### What you will do
- A) In the post about magic costs, how many core spells does the mage in the Terrinoth demo material seem to have?
- B) Repeat, word for word, the part of the post about magic costs that opens with the words containing "Still, I'd rather have" and closes with "over it now.".

### Page excerpt
▼

Again my only fear is the cost of each of the building blocks.  If it's quite high, casters won't have many spell options.  Based on the demo game stuff for Terrinoth, it looks like the mage only has three core spells with some interesting augmentations (so a couple nice variations like AOE or additional damage, or reduced cost).  Since the characters are in the 200xp range, that's a little underwhelming in the utility department.  All niche protection arguments to the contrary, casters (especially those whose magic is their main ability) should be able to produce a decent variety of effects.

Still, I'd rather have a solid magic core that could benefit from some XP cost tweaks than a fundamental aspect of the game engine that has to be replaced in full.

I have simplified options on many convention game characters to prevent overwhelming them with choices and keep the game going. That could be all this is. There was no mention of anything costing xp except presumably the relevant magic skill. They didn't NOT mention xp costs either, but I'm willing to wait and see and not fret over it now.

▲

### Supplied entries
▼

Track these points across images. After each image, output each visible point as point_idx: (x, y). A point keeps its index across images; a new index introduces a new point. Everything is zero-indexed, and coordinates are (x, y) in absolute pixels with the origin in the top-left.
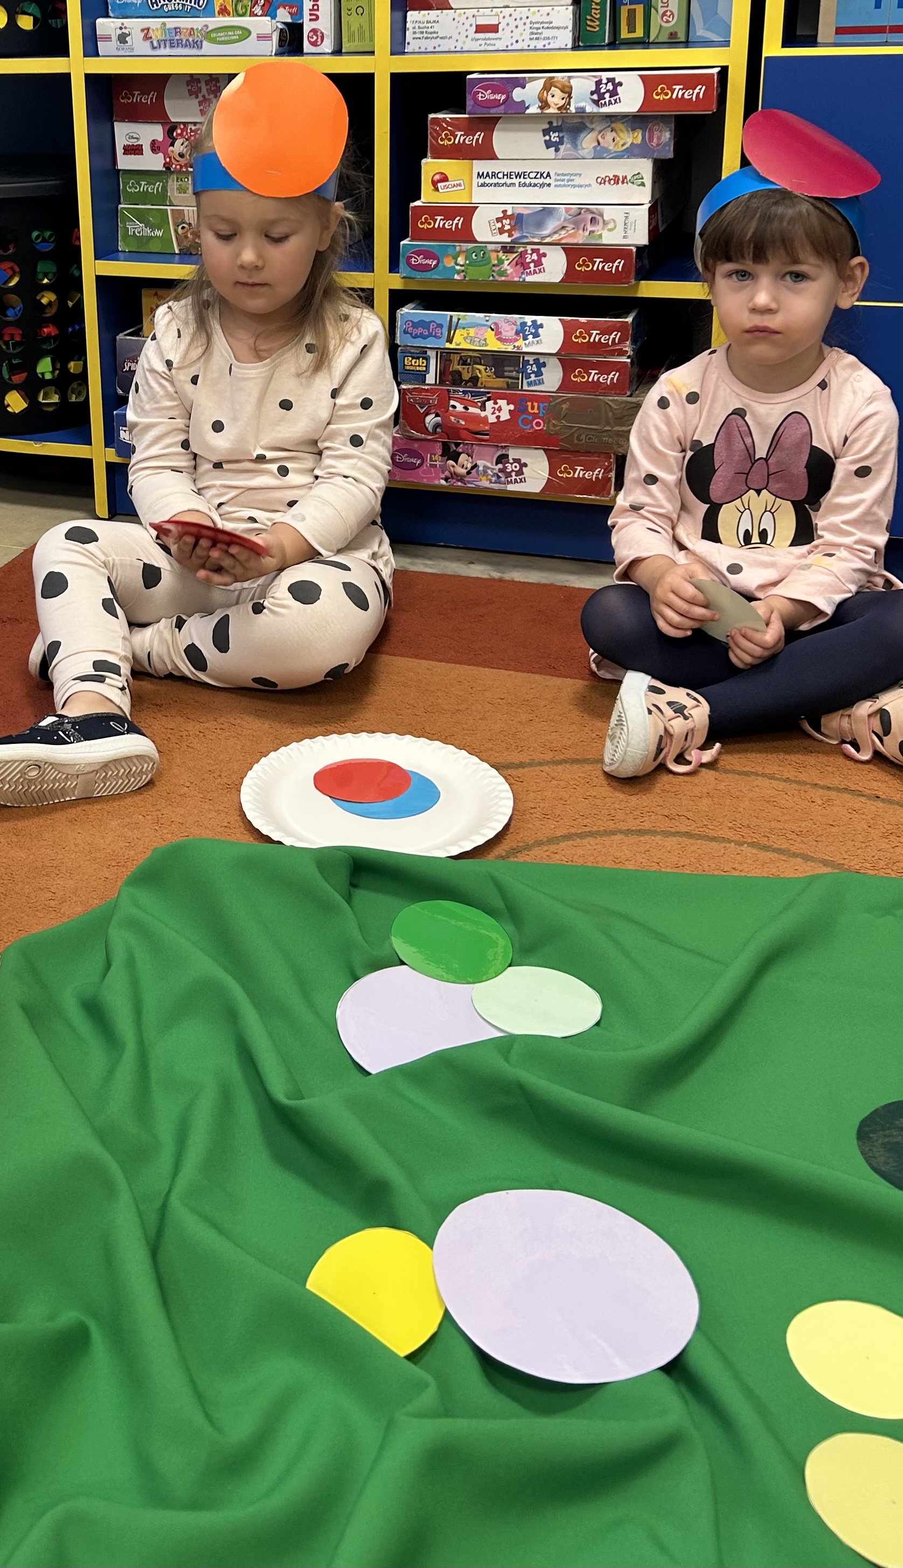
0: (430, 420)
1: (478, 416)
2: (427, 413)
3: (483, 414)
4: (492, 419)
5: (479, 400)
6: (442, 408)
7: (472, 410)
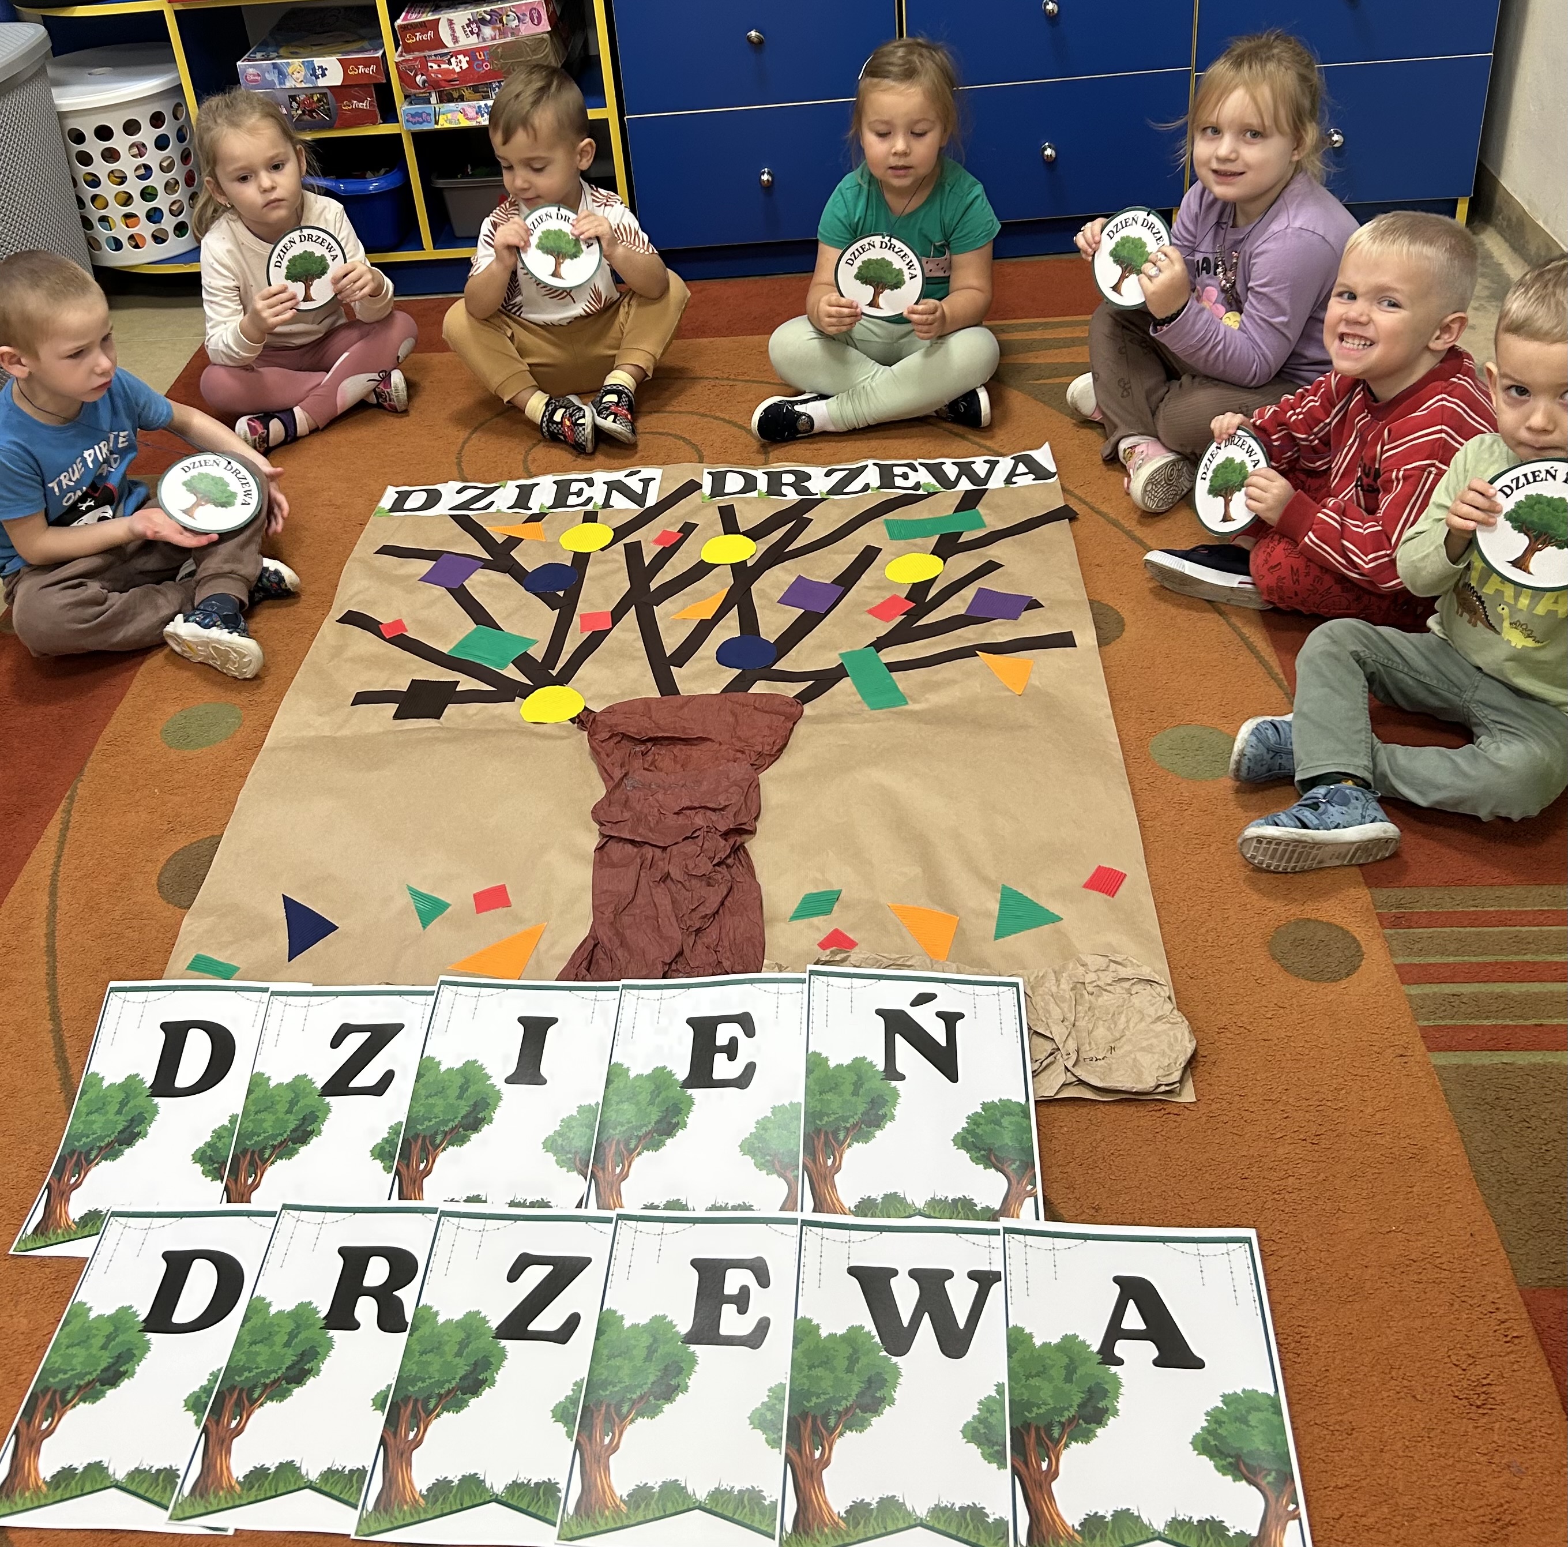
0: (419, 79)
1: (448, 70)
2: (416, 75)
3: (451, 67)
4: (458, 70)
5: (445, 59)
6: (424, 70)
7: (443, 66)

▲
▼

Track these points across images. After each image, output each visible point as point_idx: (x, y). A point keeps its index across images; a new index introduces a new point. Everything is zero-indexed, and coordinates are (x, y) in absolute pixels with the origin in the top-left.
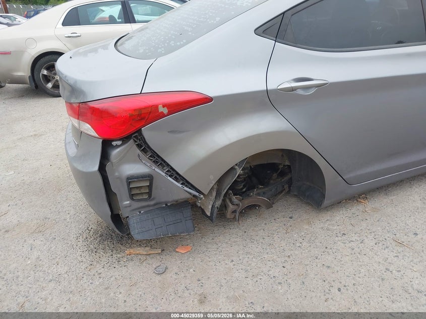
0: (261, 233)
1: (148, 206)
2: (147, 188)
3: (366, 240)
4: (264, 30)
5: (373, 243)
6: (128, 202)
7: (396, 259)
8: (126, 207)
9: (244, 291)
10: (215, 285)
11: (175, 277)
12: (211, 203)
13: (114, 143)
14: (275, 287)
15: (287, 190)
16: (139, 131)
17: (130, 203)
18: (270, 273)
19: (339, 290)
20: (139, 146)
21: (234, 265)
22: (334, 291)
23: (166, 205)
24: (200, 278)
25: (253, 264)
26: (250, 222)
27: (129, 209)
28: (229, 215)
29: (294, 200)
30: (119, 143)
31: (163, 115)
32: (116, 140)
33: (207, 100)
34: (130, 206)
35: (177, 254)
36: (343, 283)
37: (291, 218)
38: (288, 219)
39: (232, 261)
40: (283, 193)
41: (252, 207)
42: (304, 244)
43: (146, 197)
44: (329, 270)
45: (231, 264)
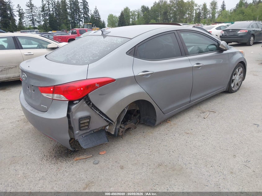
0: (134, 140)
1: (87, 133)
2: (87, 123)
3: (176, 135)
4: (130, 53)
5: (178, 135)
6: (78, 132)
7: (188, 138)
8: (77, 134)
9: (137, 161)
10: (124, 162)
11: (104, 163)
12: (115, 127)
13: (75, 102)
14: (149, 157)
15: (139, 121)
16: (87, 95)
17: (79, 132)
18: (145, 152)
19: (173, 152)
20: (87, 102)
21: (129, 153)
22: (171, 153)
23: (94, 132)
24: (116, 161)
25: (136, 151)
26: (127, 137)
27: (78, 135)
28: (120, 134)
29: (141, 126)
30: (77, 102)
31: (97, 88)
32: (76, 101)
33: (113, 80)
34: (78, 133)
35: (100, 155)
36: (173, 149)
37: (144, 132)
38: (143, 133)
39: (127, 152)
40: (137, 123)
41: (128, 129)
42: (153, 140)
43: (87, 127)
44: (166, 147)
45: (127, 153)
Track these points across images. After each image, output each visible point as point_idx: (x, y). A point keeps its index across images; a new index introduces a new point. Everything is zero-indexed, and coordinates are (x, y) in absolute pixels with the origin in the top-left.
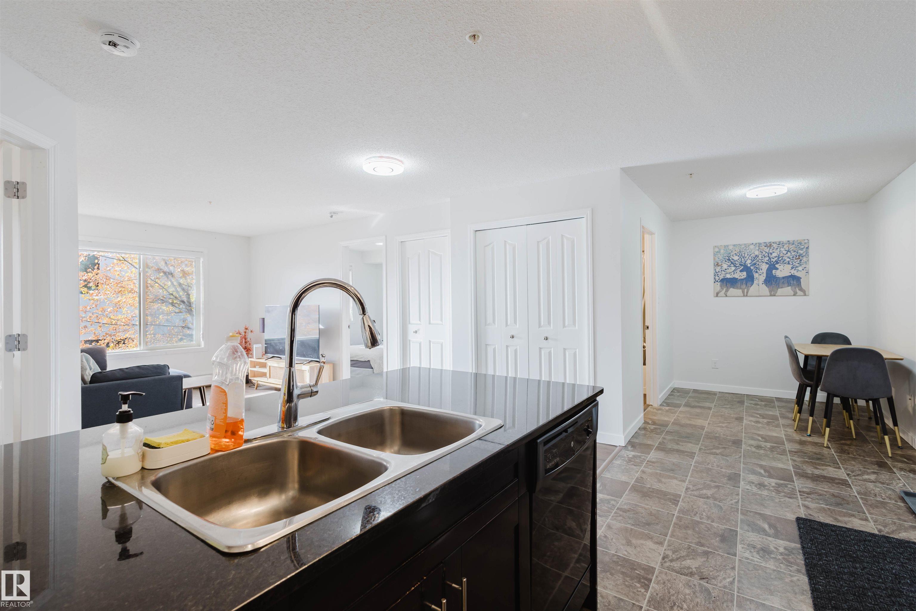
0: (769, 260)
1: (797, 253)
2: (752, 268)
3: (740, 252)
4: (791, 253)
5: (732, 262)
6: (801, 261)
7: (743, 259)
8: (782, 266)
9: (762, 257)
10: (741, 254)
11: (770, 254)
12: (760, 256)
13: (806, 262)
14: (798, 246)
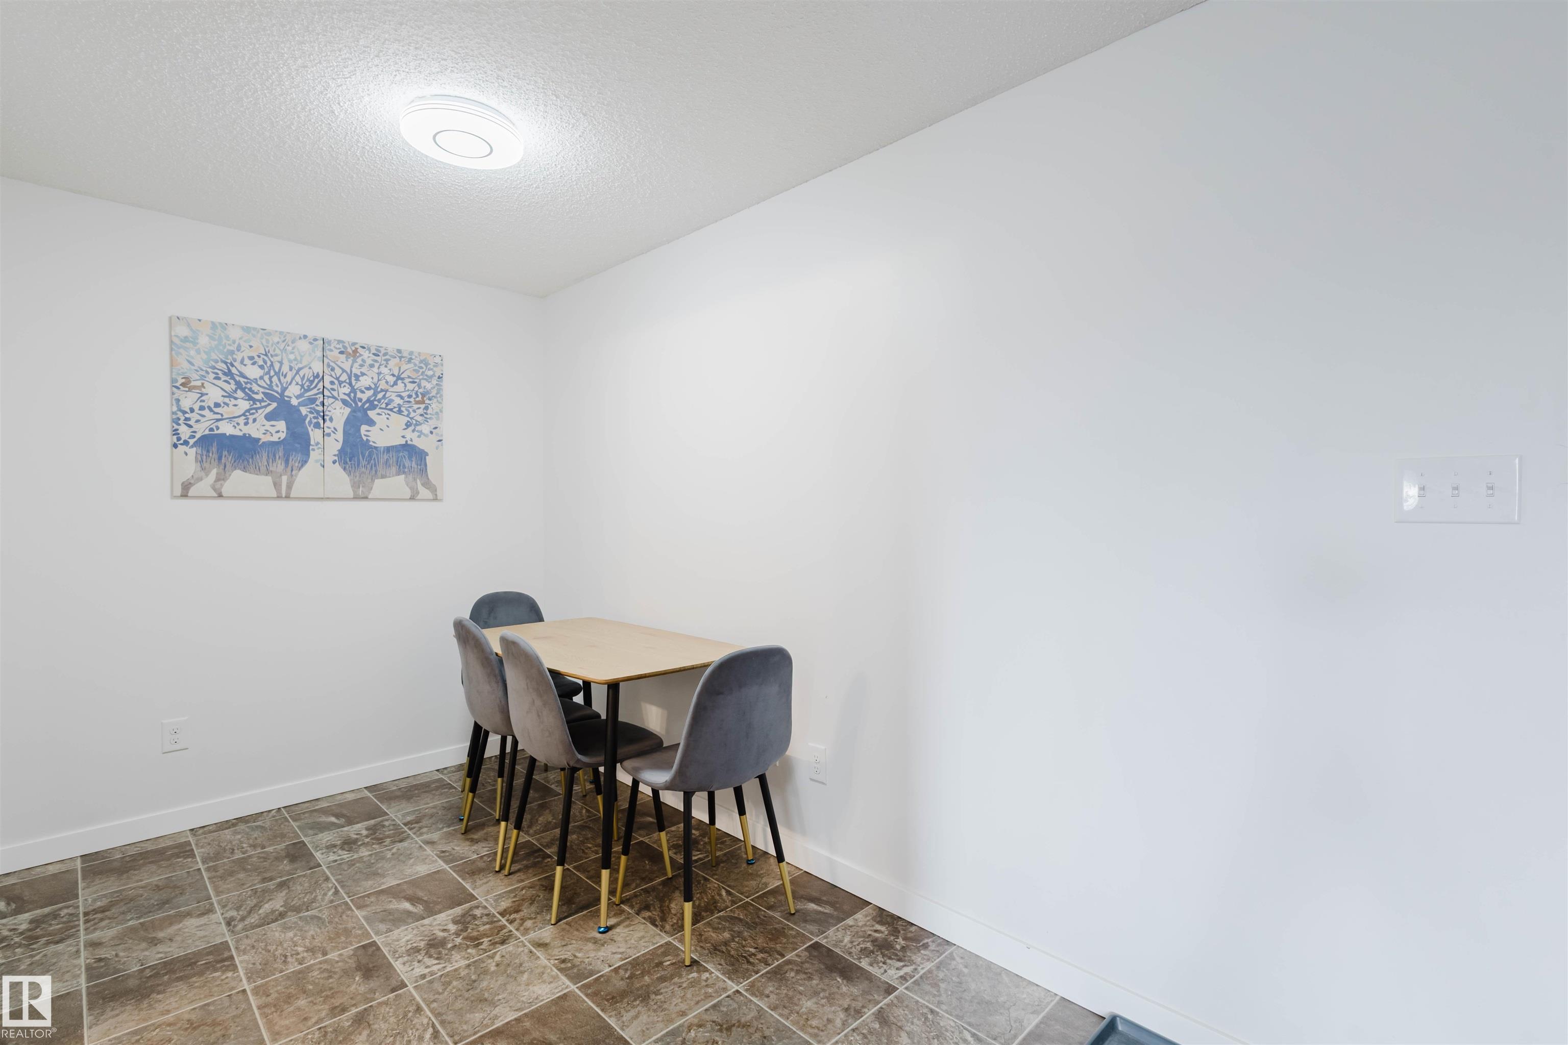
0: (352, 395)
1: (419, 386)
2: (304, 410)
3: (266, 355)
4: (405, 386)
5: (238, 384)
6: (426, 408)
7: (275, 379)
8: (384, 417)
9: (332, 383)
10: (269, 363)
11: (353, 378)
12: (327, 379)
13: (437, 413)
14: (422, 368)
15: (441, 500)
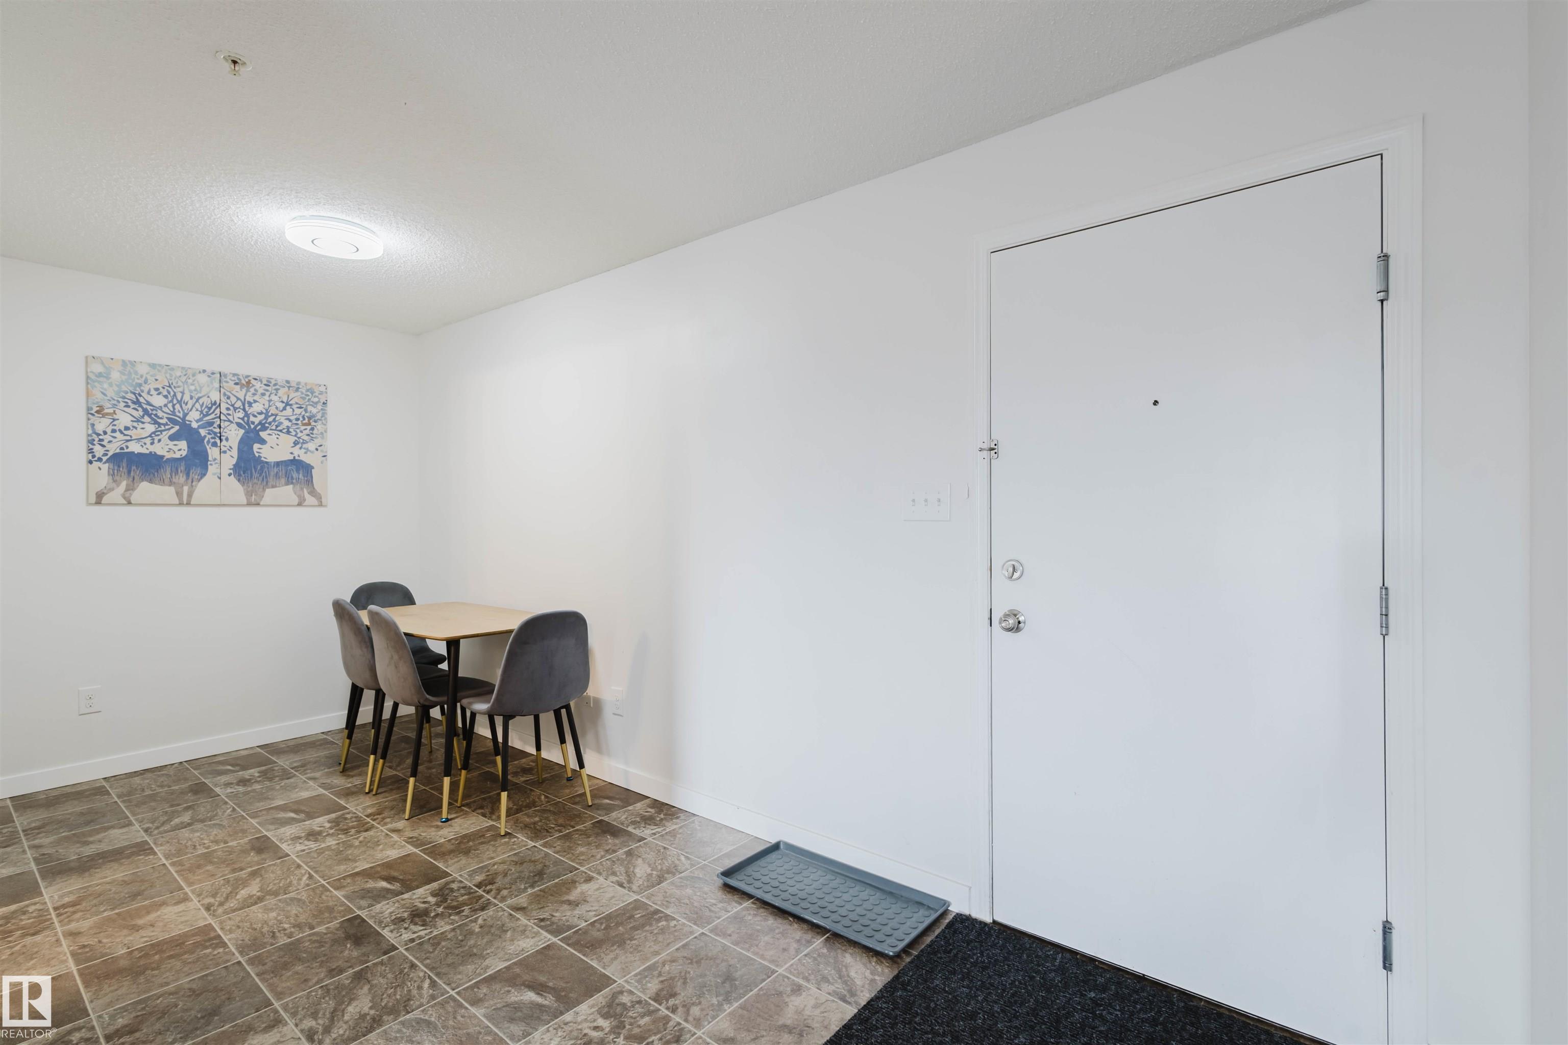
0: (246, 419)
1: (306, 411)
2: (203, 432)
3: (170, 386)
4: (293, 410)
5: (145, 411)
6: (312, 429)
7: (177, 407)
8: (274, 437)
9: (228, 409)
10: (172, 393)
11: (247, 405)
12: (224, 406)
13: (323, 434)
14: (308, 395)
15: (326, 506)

▲

### Task-by-task outputs
- A) Three core spells.

- B)
Still, I'd rather have a solid magic core that could benefit from some XP cost tweaks than a fundamental aspect of the game engine that has to be replaced in full.

I have simplified options on many convention game characters to prevent overwhelming them with choices and keep the game going. That could be all this is. There was no mention of anything costing xp except presumably the relevant magic skill. They didn't NOT mention xp costs either, but I'm willing to wait and see and not fret over it now.